The practical sort: if the patient is underweight, has poor appetite, or has severe anxiety stacked on top of insomnia, mirtazapine usually wins. If the patient is already at a healthy weight and just needs sleep, trazodone wins. For a guy where the priapism conversation is a dealbreaker, mirtazapine. For some patients on a quiet stretch already, more often trazodone.

The patient who’s been on it for a decade

The pattern, details filed off: somebody started trazodone 100mg years ago after a rough stretch, tried Ambien briefly, didn’t like the way it felt, switched to trazodone, never came off.
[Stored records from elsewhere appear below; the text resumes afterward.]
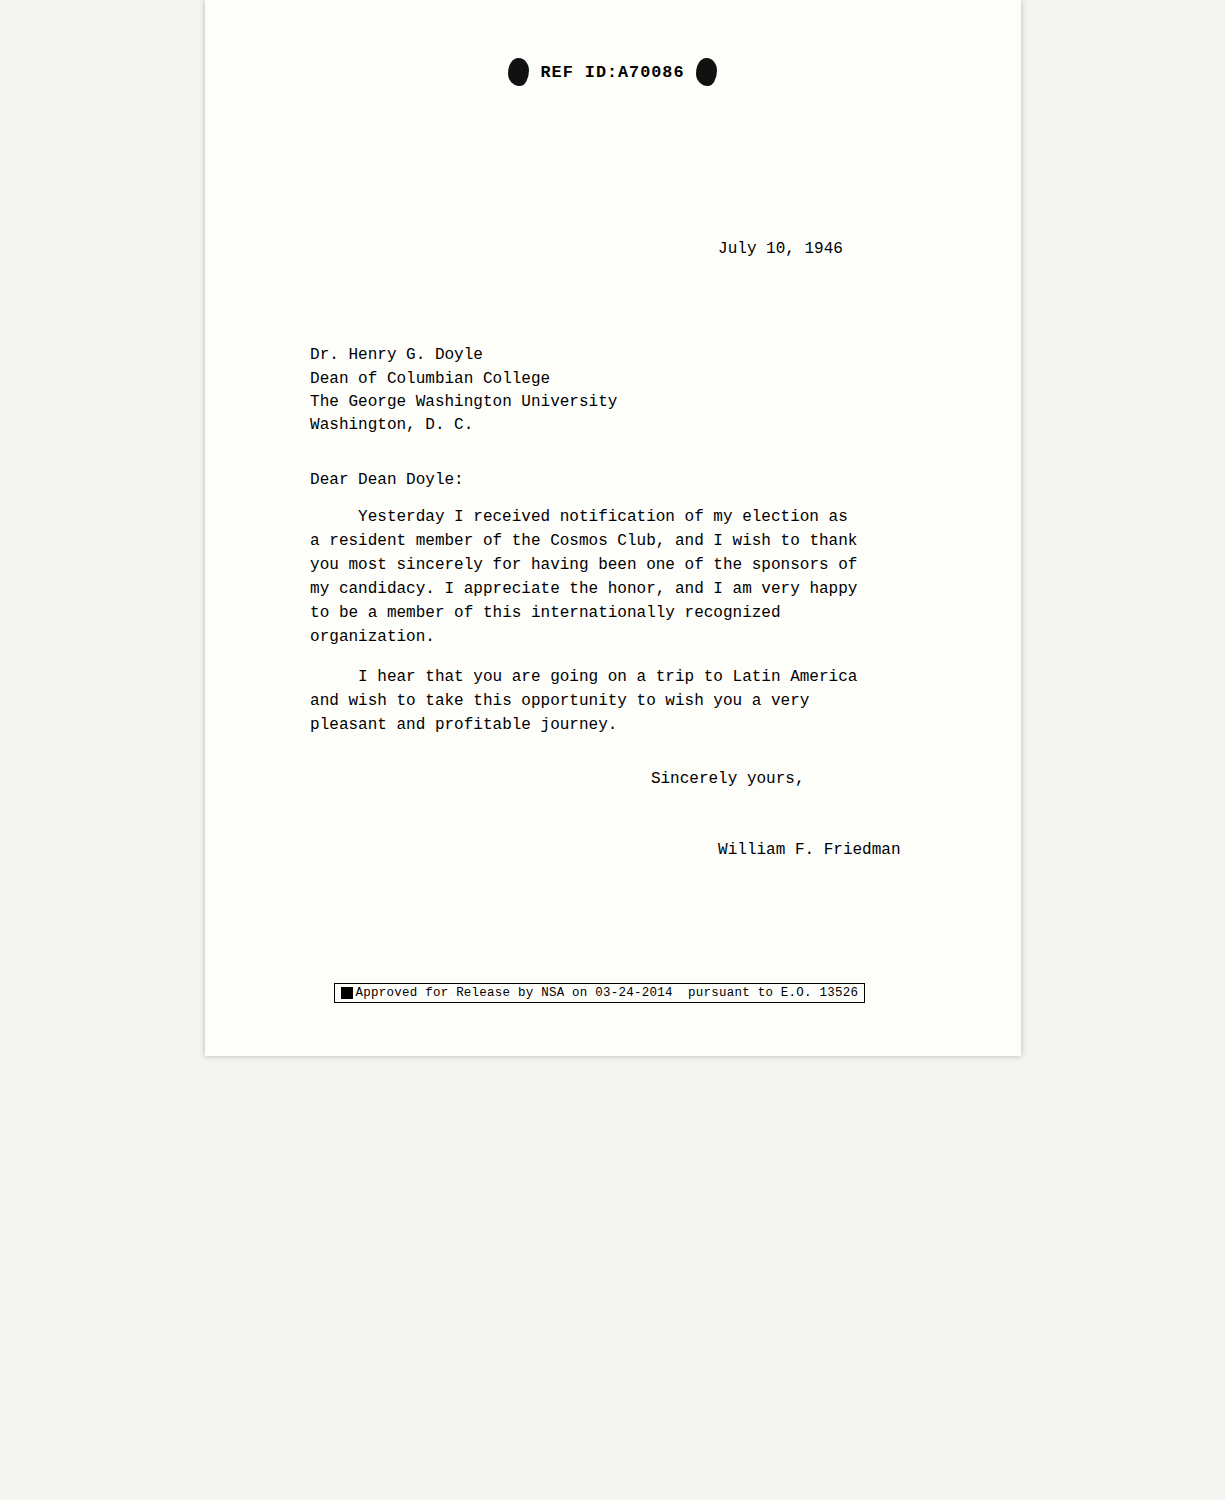REF ID:A70086
July 10, 1946
Dr. Henry G. Doyle
Dean of Columbian College
The George Washington University
Washington, D. C.
Dear Dean Doyle:
Yesterday I received notification of my election as a resident member of the Cosmos Club, and I wish to thank you most sincerely for having been one of the sponsors of my candidacy. I appreciate the honor, and I am very happy to be a member of this internationally recognized organization.
I hear that you are going on a trip to Latin America and wish to take this opportunity to wish you a very pleasant and profitable journey.
Sincerely yours,
William F. Friedman
Approved for Release by NSA on 03-24-2014 pursuant to E.O. 13526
Annual visits go the same way… do you still need this, have you tried a few nights without it, what happens when you skip. The answer is always the same. Sleeps fine on it, badly off it, has tried tapering twice and bounced both times. No tolerance escalation. Same dose for a long stretch. Liver and kidneys check out. No falls.

At some point the question stops being “should this person be on this forever” and becomes “what’s the cost of taking somebody off something that’s working.” There isn’t really one. Trazodone at low dose has one of the cleanest long-term safety profiles of any psychiatric drug. The version of that patient without it has worse sleep, worse mood, worse functioning. So they stay on it and we check in once a year. That’s how most long-term trazodone patients look… somebody who sleeps better with a small pill at bedtime and worse without one. There are worse drugs to be on for a decade.

One more thing on the autonomy piece. If you want it, you get it. I’m a provider, not a parent. My job is the honest take, your job is the choice. With trazodone the honest take is mostly cheerful. The priapism conversation is real and has to happen, the morning grogginess is real and you’ll know in two weeks whether it’s going to fade or not, and after those two things are dealt with the drug mostly just does its job quietly. Which is a higher bar than a lot of the louder drugs in this field can clear.

Sources

1. Mendelson WB. A review of the evidence for the efficacy and safety of trazodone in insomnia. J Clin Psychiatry. 2005;66(4):469-476. PMID 15816789.
2. Yi XY, Ni SF, Ghadami MR, et al. Trazodone for the treatment of insomnia: a meta-analysis of randomized placebo-controlled trials. Sleep Med. 2018;45:25-32. PMID 29680424.
3. Cuomo A, Ballerini A, Bruni AC, et al. Clinical guidance for the use of trazodone in major depressive disorder and concomitant conditions: pharmacology and clinical practice. Riv Psichiatr. 2019;54(4):137-149. PMID 31379379.
4. Everitt H, Baldwin DS, Stuart B, et al. Antidepressants for insomnia in adults. Cochrane Database Syst Rev. 2018;5(5):CD010753. PMID 29761479.
5. Kadiyala S, Chenoweth M, Watanabe JH. Off-label policy through the lens of trazodone usage and spending in the United States. Health Aff Sch. 2025;3(7):qxaf114. PMID 40692815.
6. Matz A, Ambinder D, Spencer E, et al. Review of Priapism Litigation in the United States. Urology. 2021;156:169-172. PMID 33992665.
7. Haria M, Fitton A, McTavish D. Trazodone. A review of its pharmacology, therapeutic use in depression and therapeutic potential in other disorders. Drugs Aging. 1994;4(4):331-355. PMID 8019056.